Problem to solve: In the records below, find each line with the word "interoperability" and copy it.

Extracted data:
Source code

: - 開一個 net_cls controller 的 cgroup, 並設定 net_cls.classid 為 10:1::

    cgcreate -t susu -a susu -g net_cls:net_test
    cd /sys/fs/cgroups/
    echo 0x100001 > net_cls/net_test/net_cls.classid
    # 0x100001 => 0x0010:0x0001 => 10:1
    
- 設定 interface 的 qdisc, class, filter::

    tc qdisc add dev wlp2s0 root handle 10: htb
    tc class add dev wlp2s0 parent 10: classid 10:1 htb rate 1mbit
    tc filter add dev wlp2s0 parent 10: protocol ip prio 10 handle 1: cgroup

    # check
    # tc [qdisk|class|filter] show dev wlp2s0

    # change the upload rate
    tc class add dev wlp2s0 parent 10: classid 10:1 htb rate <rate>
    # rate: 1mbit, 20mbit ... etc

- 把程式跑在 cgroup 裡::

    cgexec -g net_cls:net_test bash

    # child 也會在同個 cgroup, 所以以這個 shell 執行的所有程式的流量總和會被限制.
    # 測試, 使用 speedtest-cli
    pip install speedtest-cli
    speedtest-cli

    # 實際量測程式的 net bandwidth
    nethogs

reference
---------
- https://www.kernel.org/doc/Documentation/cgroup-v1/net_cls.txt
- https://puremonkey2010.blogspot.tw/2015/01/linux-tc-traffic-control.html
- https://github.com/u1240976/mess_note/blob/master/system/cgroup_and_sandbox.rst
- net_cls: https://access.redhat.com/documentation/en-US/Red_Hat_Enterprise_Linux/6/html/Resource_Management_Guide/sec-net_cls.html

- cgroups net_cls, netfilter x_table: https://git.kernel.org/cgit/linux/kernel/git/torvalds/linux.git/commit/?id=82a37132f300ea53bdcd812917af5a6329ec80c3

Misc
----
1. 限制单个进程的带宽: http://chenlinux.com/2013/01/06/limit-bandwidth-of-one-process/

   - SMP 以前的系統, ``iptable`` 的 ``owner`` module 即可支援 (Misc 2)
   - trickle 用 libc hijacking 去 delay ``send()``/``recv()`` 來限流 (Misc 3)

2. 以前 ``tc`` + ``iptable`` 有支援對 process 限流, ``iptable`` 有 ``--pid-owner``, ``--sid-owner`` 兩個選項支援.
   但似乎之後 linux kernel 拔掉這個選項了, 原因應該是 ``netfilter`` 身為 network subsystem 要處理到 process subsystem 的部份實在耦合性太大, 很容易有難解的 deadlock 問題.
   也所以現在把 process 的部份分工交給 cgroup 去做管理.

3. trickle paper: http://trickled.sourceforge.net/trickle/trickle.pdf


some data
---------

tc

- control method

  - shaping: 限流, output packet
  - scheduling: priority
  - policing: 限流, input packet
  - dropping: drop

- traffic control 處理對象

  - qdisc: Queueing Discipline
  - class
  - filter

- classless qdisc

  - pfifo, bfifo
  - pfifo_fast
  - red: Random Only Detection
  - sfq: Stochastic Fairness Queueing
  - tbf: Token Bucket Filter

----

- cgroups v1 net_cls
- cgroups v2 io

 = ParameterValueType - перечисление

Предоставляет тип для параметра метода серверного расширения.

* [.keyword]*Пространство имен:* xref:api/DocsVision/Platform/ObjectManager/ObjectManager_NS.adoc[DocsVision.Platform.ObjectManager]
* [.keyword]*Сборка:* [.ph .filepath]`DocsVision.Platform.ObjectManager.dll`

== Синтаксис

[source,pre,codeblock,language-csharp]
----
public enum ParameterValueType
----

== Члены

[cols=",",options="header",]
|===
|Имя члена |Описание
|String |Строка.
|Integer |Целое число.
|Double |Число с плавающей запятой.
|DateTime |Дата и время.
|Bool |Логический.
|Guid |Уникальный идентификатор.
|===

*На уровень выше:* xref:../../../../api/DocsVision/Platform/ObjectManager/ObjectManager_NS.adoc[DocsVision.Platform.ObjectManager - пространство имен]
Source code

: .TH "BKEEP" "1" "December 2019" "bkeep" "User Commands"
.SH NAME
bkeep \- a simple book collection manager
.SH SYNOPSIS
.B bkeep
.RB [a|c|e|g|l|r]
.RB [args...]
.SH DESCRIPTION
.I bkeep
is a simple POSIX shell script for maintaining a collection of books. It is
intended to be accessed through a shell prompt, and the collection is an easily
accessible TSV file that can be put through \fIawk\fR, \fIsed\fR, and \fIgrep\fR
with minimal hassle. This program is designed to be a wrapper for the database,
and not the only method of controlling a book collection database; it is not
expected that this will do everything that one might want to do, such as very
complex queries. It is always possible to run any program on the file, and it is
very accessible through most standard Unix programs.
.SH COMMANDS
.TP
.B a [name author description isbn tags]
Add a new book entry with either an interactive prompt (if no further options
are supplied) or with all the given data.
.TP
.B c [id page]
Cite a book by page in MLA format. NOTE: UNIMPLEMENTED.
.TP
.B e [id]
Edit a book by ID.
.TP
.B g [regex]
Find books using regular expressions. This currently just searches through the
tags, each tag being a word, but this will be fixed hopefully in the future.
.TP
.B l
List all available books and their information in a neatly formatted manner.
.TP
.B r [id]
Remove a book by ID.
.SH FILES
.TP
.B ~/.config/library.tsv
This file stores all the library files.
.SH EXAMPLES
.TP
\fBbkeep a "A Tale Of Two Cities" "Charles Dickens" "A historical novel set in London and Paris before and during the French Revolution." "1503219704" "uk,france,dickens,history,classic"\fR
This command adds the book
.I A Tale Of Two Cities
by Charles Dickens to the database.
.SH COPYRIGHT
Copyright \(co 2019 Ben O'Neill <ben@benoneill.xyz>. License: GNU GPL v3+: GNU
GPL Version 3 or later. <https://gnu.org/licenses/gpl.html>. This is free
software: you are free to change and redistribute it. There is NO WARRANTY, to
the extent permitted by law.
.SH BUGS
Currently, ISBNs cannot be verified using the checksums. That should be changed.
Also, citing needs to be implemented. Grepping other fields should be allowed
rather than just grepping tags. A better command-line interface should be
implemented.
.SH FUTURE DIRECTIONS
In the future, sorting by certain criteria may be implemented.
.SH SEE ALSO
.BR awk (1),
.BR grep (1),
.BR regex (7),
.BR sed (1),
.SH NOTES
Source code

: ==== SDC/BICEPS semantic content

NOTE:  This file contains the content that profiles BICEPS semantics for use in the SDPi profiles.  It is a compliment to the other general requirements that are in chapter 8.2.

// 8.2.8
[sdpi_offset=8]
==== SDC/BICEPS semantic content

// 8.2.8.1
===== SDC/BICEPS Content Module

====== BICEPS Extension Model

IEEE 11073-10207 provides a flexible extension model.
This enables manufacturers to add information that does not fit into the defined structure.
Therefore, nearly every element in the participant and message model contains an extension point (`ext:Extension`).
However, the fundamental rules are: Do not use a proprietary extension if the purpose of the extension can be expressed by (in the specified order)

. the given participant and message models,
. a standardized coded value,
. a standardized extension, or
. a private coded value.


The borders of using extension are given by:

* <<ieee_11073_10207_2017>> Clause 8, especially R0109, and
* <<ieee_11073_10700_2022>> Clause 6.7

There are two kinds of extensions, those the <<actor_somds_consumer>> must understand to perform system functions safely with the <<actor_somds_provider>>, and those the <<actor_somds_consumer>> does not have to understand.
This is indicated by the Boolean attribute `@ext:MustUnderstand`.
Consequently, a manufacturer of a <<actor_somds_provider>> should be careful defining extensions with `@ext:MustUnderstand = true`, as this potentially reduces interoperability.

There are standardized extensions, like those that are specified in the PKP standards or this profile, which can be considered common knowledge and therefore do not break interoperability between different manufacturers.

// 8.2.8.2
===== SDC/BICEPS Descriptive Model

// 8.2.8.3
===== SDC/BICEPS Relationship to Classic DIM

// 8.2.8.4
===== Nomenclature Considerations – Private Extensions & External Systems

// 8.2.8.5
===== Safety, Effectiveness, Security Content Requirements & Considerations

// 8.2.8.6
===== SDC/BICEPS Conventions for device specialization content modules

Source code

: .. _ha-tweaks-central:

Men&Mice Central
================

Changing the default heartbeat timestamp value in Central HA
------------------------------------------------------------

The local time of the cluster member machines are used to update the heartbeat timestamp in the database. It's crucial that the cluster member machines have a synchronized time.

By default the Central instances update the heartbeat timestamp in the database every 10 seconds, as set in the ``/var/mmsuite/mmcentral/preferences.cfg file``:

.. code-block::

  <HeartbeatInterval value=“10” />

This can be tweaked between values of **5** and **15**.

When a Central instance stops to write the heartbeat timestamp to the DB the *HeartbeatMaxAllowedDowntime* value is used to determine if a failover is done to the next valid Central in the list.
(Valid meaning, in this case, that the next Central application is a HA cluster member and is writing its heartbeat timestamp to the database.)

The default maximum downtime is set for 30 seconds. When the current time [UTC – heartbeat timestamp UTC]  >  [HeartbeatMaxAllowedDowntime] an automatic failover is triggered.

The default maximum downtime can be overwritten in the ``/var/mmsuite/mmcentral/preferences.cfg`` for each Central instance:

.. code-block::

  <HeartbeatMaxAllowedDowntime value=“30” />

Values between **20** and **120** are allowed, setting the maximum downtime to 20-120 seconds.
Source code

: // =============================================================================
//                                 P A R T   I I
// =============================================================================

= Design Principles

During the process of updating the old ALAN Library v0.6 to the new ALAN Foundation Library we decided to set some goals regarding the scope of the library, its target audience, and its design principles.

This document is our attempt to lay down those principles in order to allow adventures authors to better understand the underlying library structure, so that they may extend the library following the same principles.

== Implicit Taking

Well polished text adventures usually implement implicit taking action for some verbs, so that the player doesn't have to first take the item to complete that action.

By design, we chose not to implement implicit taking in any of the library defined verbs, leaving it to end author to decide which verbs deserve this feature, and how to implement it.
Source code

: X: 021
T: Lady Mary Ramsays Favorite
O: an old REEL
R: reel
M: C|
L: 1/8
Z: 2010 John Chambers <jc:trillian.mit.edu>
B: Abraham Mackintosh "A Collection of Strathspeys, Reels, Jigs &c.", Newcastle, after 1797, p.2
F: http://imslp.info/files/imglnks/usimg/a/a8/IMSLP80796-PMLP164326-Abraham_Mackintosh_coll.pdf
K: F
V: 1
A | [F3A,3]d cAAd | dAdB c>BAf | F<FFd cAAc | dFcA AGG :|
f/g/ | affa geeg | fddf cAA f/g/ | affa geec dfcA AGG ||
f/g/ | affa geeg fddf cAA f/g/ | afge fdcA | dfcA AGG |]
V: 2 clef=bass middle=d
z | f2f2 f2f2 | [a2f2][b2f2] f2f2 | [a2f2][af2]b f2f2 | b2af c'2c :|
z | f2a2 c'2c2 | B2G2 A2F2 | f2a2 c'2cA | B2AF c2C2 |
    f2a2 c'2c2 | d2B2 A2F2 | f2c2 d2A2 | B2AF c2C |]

Problem solution:
Consequently, a manufacturer of a <<actor_somds_provider>> should be careful defining extensions with `@ext:MustUnderstand = true`, as this potentially reduces interoperability.
There are standardized extensions, like those that are specified in the PKP standards or this profile, which can be considered common knowledge and therefore do not break interoperability between different manufacturers.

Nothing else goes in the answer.